Wall-Clock Throughput with Onnxruntime-genai Windows vs Linux (tps)
| Prompt Length | Windows | Linux |
|---|---|---|
| 16 | 142.18 | 129.52 |
| 64 | 166.20 | 154.18 |
| 256 | 259.48 | 235.68 |
| 1024 | 585.68 | 545.91 |
| 2048 | 932.03 | 892.12 |

Wall-Clock Latency with Onnxruntime-genai Windows vs Linux (s)

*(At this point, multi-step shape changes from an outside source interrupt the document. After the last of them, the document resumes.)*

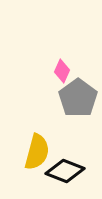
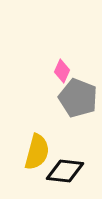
gray pentagon: rotated 15 degrees counterclockwise
black diamond: rotated 15 degrees counterclockwise
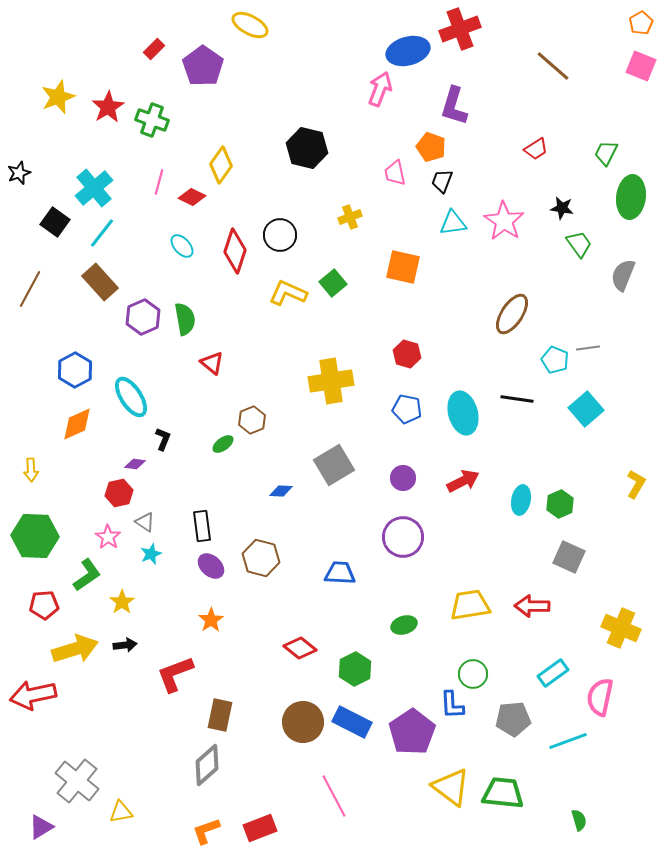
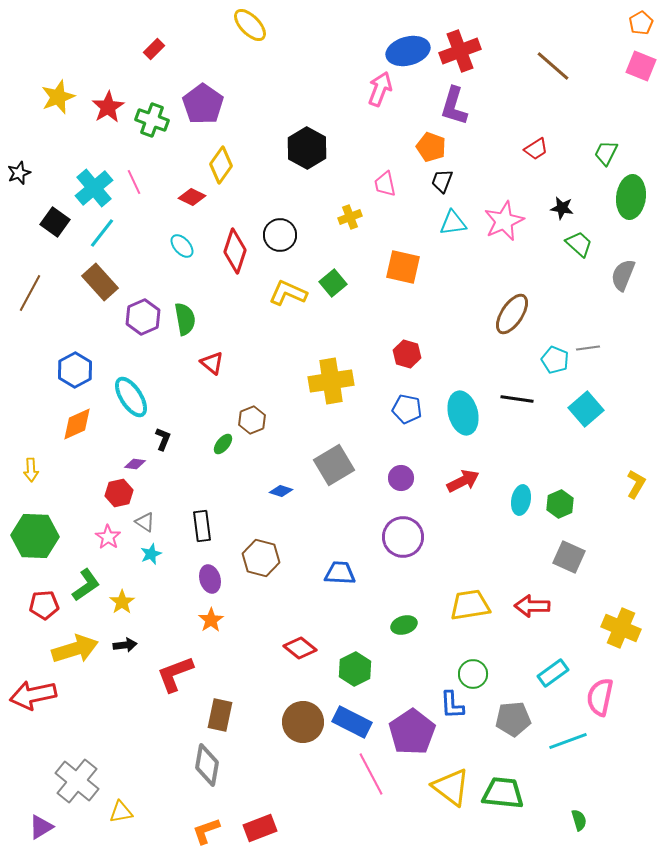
yellow ellipse at (250, 25): rotated 18 degrees clockwise
red cross at (460, 29): moved 22 px down
purple pentagon at (203, 66): moved 38 px down
black hexagon at (307, 148): rotated 15 degrees clockwise
pink trapezoid at (395, 173): moved 10 px left, 11 px down
pink line at (159, 182): moved 25 px left; rotated 40 degrees counterclockwise
pink star at (504, 221): rotated 15 degrees clockwise
green trapezoid at (579, 244): rotated 12 degrees counterclockwise
brown line at (30, 289): moved 4 px down
green ellipse at (223, 444): rotated 15 degrees counterclockwise
purple circle at (403, 478): moved 2 px left
blue diamond at (281, 491): rotated 15 degrees clockwise
purple ellipse at (211, 566): moved 1 px left, 13 px down; rotated 32 degrees clockwise
green L-shape at (87, 575): moved 1 px left, 10 px down
gray diamond at (207, 765): rotated 39 degrees counterclockwise
pink line at (334, 796): moved 37 px right, 22 px up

| Prompt Length | Windows | Linux |
|---|---|---|
| 16 | 1.913 | 2.1 |
| 64 | 1.925 | 2.08 |
| 256 | 1.973 | 2.17 |
| 1024 | 2.185 | 2.34 |
| 2048 | 2.472 | 2.58 |

References
- ONNX Runtime GenAI documentation
- LlamaCPP
- Hugging Face Optimum
- NVIDIA Triton Inference Server
- Phi-3 Mini ONNX Model
AI and automation capabilities described in this scenario should be implemented following responsible AI principles, including fairness, reliability, safety, privacy, inclusiveness, transparency, and accountability. Organizations should ensure appropriate governance, monitoring, and human oversight are in place for all AI-powered solutions.